И достигали они большущего, едва ль не бескрайнего, пустыря, в который невнятно упиралась Гороховая – Германтов отлично запомнил, что Анюта подчёркнуто, с неизменной твёрдостью своей выговаривала: «Гороховая»; имя Дзержинского вслух произносить не желала, и затем, за глубоким вздохом, следовала фраза, совсем тогда непонятная:
– Здесь, Юрочка, казнили, вернее, намеревались казнить Достоевского, но царской или, вернее сказать, божеской милостью в последний момент смертную казнь заменили каторгой. Достоевский, взойдя на чёрный эшафот, думал вот здесь, где мы стоим, вернее, в каких-то двух шагах от места, где мы стоим, что прощается с жизнью. А как он мог не прощаться?
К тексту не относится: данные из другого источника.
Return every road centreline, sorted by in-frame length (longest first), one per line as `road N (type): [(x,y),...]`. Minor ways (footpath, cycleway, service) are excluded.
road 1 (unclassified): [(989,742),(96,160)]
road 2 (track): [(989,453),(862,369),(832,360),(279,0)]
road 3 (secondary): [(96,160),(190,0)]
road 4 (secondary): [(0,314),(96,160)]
Его ранним зимним утром привезли с подельниками из Петропавловской крепости в сопровождении конных жандармов с обнажёнными саблями, вокруг выстроились в каре войска, ему и мешок надели на голову, в барабаны начали бить, запомни это страшное место, запомни, здесь ведь и народовольцев потом казнили, но их, исторически безмозглых и озлобленных маньяков, бездушно-жестоких, хоть по заслугам потом казнили, за то казнили, что цареубийством они бредили и взорвали-таки царя-реформатора, – и ни словечком дополнительным не обмолвилась, – кто такой был этот Достоевский, за какие реальные провинности хотели его казнить и почему решили помиловать; а кто такие всё же были народовольцы? Ни одного имени жестоких и исторически безмозглых, поскольку никому воли не принесли, врагов самодержавия не назвала; сколько, однако, достойных имён впервые услышал он от Анюты.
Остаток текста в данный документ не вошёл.